DATA EXTRACT

^^^^^^^^

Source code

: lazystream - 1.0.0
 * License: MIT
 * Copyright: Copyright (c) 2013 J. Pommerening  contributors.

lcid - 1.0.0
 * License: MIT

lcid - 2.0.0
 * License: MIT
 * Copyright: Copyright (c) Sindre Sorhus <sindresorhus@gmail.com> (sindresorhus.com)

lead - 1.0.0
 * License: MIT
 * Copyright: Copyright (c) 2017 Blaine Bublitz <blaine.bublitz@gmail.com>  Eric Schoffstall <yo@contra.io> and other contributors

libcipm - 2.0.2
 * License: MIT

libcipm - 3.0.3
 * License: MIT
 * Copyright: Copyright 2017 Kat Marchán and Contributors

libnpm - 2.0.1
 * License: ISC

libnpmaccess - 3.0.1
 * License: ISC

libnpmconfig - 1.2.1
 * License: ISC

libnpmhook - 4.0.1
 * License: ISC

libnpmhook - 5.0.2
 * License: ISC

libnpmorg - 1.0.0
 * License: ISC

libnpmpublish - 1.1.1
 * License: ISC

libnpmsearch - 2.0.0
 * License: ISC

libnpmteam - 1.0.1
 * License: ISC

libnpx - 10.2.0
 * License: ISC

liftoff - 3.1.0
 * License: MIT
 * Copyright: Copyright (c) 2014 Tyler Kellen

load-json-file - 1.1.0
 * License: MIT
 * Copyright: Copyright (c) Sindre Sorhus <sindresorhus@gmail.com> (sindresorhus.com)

^^^^^^^^

WORK INSTRUCTION
Write the listing out again so that nothing in it differs from the original.

SOLUTION TO THIS PROBLEM
Source code

: lazystream - 1.0.0
 * License: MIT
 * Copyright: Copyright (c) 2013 J. Pommerening  contributors.

lcid - 1.0.0
 * License: MIT

lcid - 2.0.0
 * License: MIT
 * Copyright: Copyright (c) Sindre Sorhus <sindresorhus@gmail.com> (sindresorhus.com)

lead - 1.0.0
 * License: MIT
 * Copyright: Copyright (c) 2017 Blaine Bublitz <blaine.bublitz@gmail.com>  Eric Schoffstall <yo@contra.io> and other contributors

libcipm - 2.0.2
 * License: MIT

libcipm - 3.0.3
 * License: MIT
 * Copyright: Copyright 2017 Kat Marchán and Contributors

libnpm - 2.0.1
 * License: ISC

libnpmaccess - 3.0.1
 * License: ISC

libnpmconfig - 1.2.1
 * License: ISC

libnpmhook - 4.0.1
 * License: ISC

libnpmhook - 5.0.2
 * License: ISC

libnpmorg - 1.0.0
 * License: ISC

libnpmpublish - 1.1.1
 * License: ISC

libnpmsearch - 2.0.0
 * License: ISC

libnpmteam - 1.0.1
 * License: ISC

libnpx - 10.2.0
 * License: ISC

liftoff - 3.1.0
 * License: MIT
 * Copyright: Copyright (c) 2014 Tyler Kellen

load-json-file - 1.1.0
 * License: MIT
 * Copyright: Copyright (c) Sindre Sorhus <sindresorhus@gmail.com> (sindresorhus.com)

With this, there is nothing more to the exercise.